Piękno, które budzi grozę
Nieregularna linia brzegowa oraz wystające znad tafli wody formacje skalne sprawiają, że australijskie wybrzeże stanu Wiktoria należy do jednych z najpiękniejszych na świecie. Oto kilka powodów, dla których warto się tam wybrać!

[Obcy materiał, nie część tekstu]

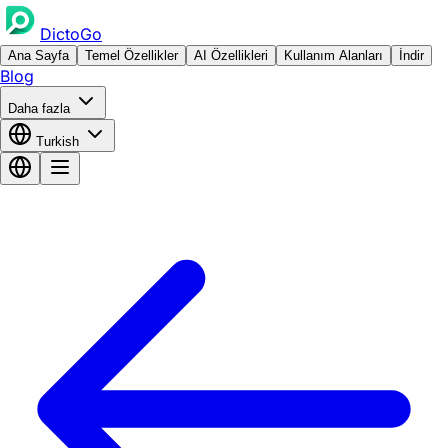
DictoGo
Ana Sayfa
Temel Özellikler
AI Özellikleri
Kullanım Alanları
İndir
Blog
Daha fazla
Turkish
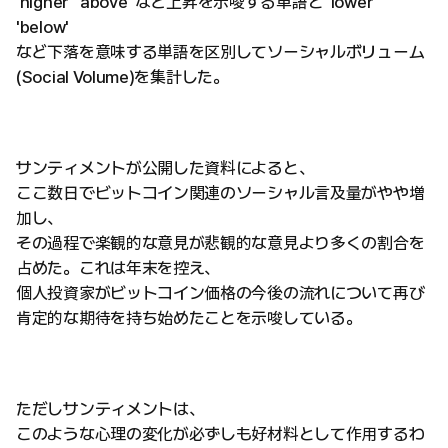
'higher' 'above' など上昇を示唆する単語と 'lower'
'below'
など下落を意味する単語を区別してソーシャルボリューム
(Social Volume)を集計した。
サンティメントが公開した資料によると、
ここ数日でビットコイン関連のソーシャル言及量がやや増
加し、
その過程で楽観的な意見が悲観的な意見より多くの割合を
占めた。これは年末を控え、
個人投資家がビットコイン価格の今後の流れについて再び
肯定的な期待を持ち始めたことを示唆している。
ただしサンティメントは、
このような心理の変化が必ずしも好材料として作用するわ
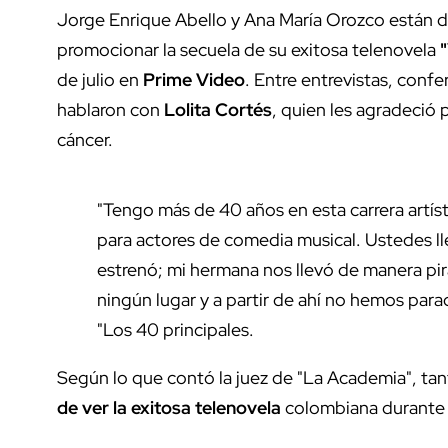
Jorge Enrique Abello y Ana María Orozco están d
promocionar la secuela de su exitosa telenovela
"
de julio en
Prime Video
. Entre entrevistas, confe
hablaron con
Lolita Cortés
, quien les agradeció 
cáncer.
"Tengo más de 40 años en esta carrera artíst
para actores de comedia musical. Ustedes ll
estrenó; mi hermana nos llevó de manera pi
ningún lugar y a partir de ahí no hemos par
"Los 40 principales.
Según lo que contó la juez de "La Academia", tan
de ver la exitosa telenovela
colombiana durante c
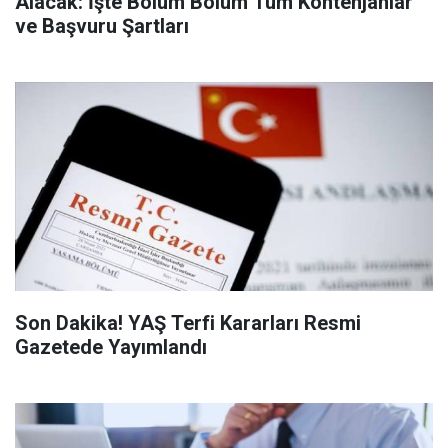
Alacak: İşte Bölüm Bölüm Tüm Kontenjanlar
ve Başvuru Şartları
Son Dakika! YAŞ Terfi Kararları Resmi
Gazetede Yayımlandı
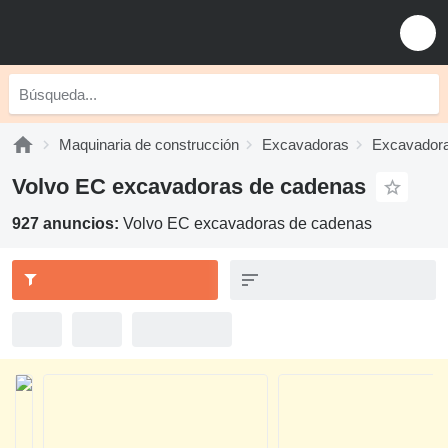
Maquinaria de construcción
Excavadoras
Excavadora
Volvo EC excavadoras de cadenas
927 anuncios:
Volvo EC excavadoras de cadenas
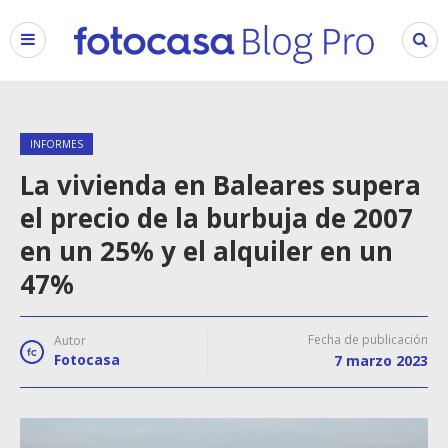
INFORMES
La vivienda en Baleares supera
el precio de la burbuja de 2007
en un 25% y el alquiler en un
47%
Fecha de publicación
Autor
Fotocasa
7 marzo 2023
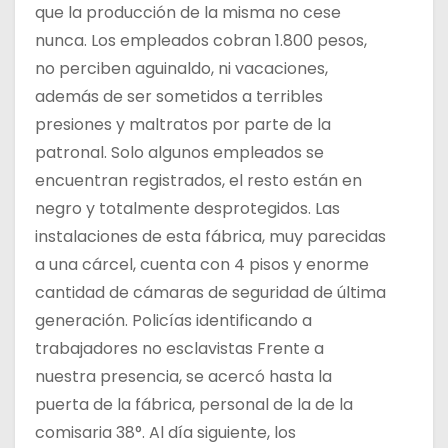
que la producción de la misma no cese
nunca. Los empleados cobran 1.800 pesos,
no perciben aguinaldo, ni vacaciones,
además de ser sometidos a terribles
presiones y maltratos por parte de la
patronal. Solo algunos empleados se
encuentran registrados, el resto están en
negro y totalmente desprotegidos. Las
instalaciones de esta fábrica, muy parecidas
a una cárcel, cuenta con 4 pisos y enorme
cantidad de cámaras de seguridad de última
generación. Policías identificando a
trabajadores no esclavistas Frente a
nuestra presencia, se acercó hasta la
puerta de la fábrica, personal de la de la
comisaria 38°. Al día siguiente, los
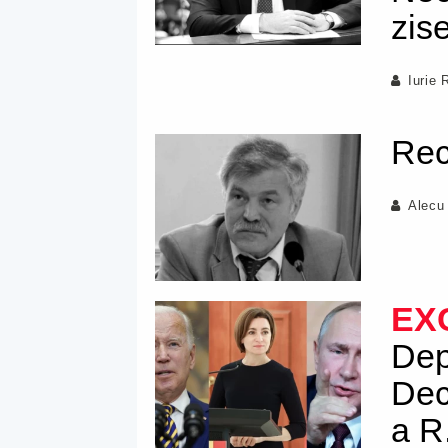
zis
Iurie 
Recu
Alecu
EX
Dep
Dec
a R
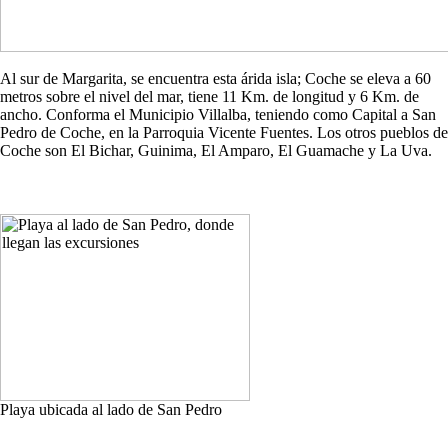
Al sur de Margarita, se encuentra esta árida isla; Coche se eleva a 60
metros sobre el nivel del mar, tiene 11 Km. de longitud y 6 Km. de
ancho. Conforma el Municipio Villalba, teniendo como Capital a San
Pedro de Coche, en la Parroquia Vicente Fuentes. Los otros pueblos de
Coche son El Bichar, Guinima, El Amparo, El Guamache y La Uva.
Playa ubicada al lado de San Pedro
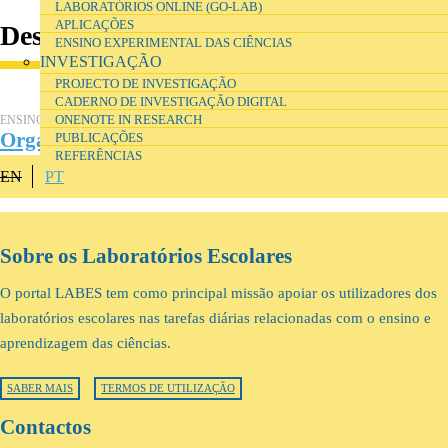
LABORATÓRIOS ONLINE (GO-LAB)
APLICAÇÕES
Destaque
ENSINO EXPERIMENTAL DAS CIÊNCIAS
INVESTIGAÇÃO
PROJECTO DE INVESTIGAÇÃO
CADERNO DE INVESTIGAÇÃO DIGITAL
ENSINO E FORMAÇÃO
ONENOTE IN RESEARCH
Organização e gestão de laboratórios escolares
PUBLICAÇÕES
REFERÊNCIAS
EN
PT
Sobre os Laboratórios Escolares
O portal LABES tem como principal missão apoiar os utilizadores dos
laboratórios escolares nas tarefas diárias relacionadas com o ensino e
aprendizagem das ciências.
SABER MAIS
TERMOS DE UTILIZAÇÃO
Contactos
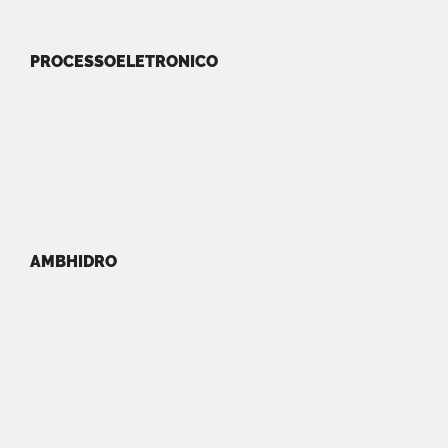
PROCESSOELETRONICO
AMBHIDRO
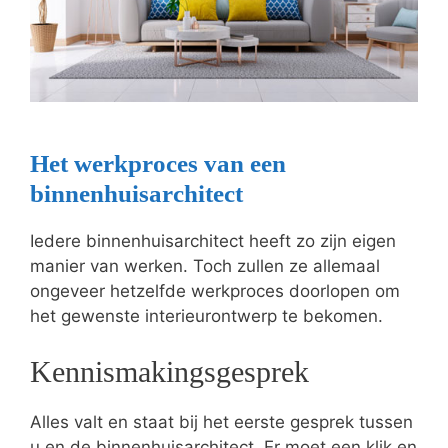
Het werkproces van een
binnenhuisarchitect
Iedere binnenhuisarchitect heeft zo zijn eigen
manier van werken. Toch zullen ze allemaal
ongeveer hetzelfde werkproces doorlopen om
het gewenste interieurontwerp te bekomen.
Kennismakingsgesprek
Alles valt en staat bij het eerste gesprek tussen
u en de binnenhuisarchitect. Er moet een klik en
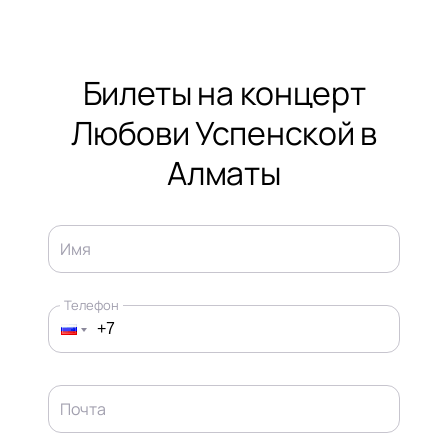
Билеты на концерт
Любови Успенской в
Алматы
Имя
Телефон
Почта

Nieregularna linia brzegowa oraz wystające znad tafli wody formacje skalne sprawiają, że australijskie wybrzeże stanu Wiktoria należy do jednych z najpiękniejszych na świecie. Oto kilka powodów, dla których warto się tam wybrać!
if/sc/pw
Dwunastu Apostołów
Najsłynniejszą atrakcją są skalne ostańce noszące nazwę Dwunastu Apostołów, znajdujące się na terenie Parku Narodowego Port Campbell. Kiedyś było ich dziewięć, jednak dwa przegrały walkę z naturą i dziś podziwiać można siedem, położonych blisko siebie i rzeźbionych przez morskie fale filarów. Swój wyjątkowy wygląd kolumny zawdzięczają działaniu nie tylko wody, ale także wiatru i promieni słonecznych. Różnią się kształtem i rozmiarami, ich wysokość dochodzi do kilkudziesięciu metrów.
Dwunastu Apostołów
Czemu noszą nazwę Dwunastu Apostołów, skoro było ich tylko dziewięć? Wyjaśnienie jest prozaiczne, szczególnie, że początkowo (do 1922 roku) na formacje mówiło się The sow and piglets, co oznacza … Maciora i świnki. Nazwa z turystycznych względów była nie do przyjęcia, więc ostańce oficjalnie ochrzczono Apostołami.
Loch Ard Gorge
Skaliste wybrzeże Wiktorii jest równie piękne, co niebezpieczne. W XIX i XX wieku wiele statków zatonęło po rozbiciu się o ostańce. Najsłynniejszym z nich był Loch Ard, którego katastrofę w 1878 roku przeżyły tylko dwie osoby. To właśnie temu okrętowi swoją nazwę zawdzięcza, odległy od Dwunastu Apostołów ok. 10 minut jazdy, wąwóz Loch Ard, leżący także na terenie Parku Narodowego Port Campbell.
London Bridge
Naturalny łuk skalny (widoczny na zdjęciu) nosi nazwę London Arch. W literaturze można znaleźć także określenie London Bridge, czyli Londyński Most. I rzeczywiście, do 1990 roku formacja była częścią lądu i posiadała dwa łuki, tworzące naturalny most. Jednak dokładnie 21 lat temu (15 stycznia 1990 roku) jeden z nich niespodziewanie runął do morza. Na szczęście nikomu nic się nie stało, ale dwóch turystów przebywało wówczas na drugim końcu London Arch i powrotną drogę musieli pokonać helikopterem.
The Grotto
Warto także wybrać się do The Grotto, położonej już poza parkiem Port Campbell. Prowadzą do niej drewniane schodki ze szczytu do podnóży klifu. Podczas odpływu można stąd podziwiać morze. Zbudowano także platformę widokową, do której wiedzie 350-metrowa trasa, przystosowana także dla osób na wózkach inwalidzkich. Roztacza się z niej piękna panorama, obejmująca nie tylko The Grotto, ale także sporą część wybrzeża.
Great Ocean Road
Wszystkie opisane atrakcje łączy Great Ocean Road (czyli droga stanowa B100) i dzięki temu zasługuje na miano jednej z najpiękniejszych tras na świecie. Rozpoczyna się w Torquay (ok. 100 kilometrów od Melbourne) i dociera do Warrnambool. Biegnąca wzdłuż wybrzeża Great Ocean Road ma 243 kilometry długości.
Great Ocean Road
Malownicza trasa jest niezwykła nie tylko ze względu na krajobraz. To także największy na świecie pomnik ofiar wojny. Zbudowana została przez żołnierzy, którzy szczęśliwie powrócili do ojczyzny po I wojnie światowej. Prace rozpoczęto w 1919 roku, a ostatni, najtrudniejszy odcinek został ukończony w 1932 roku. Nietypowy pomnik został poświęcony poległym między 1914 a 1918 rokiem.
Great Ocean Road
Począwszy od 2005 roku odbywa się tutaj coroczny bieg Great Ocean Road Marathon. Prawie 45-kilometrowy odcinek wytyczono między miejscowością Lorne a Apollo Bay. Rekord należy do Marka Tuckera, który w 2010 roku pokonał trasę w 2 godziny, 29 minut i 41 sekund.
Great Ocean Walk
W 2004 roku została natomiast otwarta piesza trasa Great Ocean Walk. Wiedzie wzdłuż wybrzeża oraz Great Ocean Road i ma 104 kilometry długości. Łączy Apollo Bay z Dwunastoma Apostołami.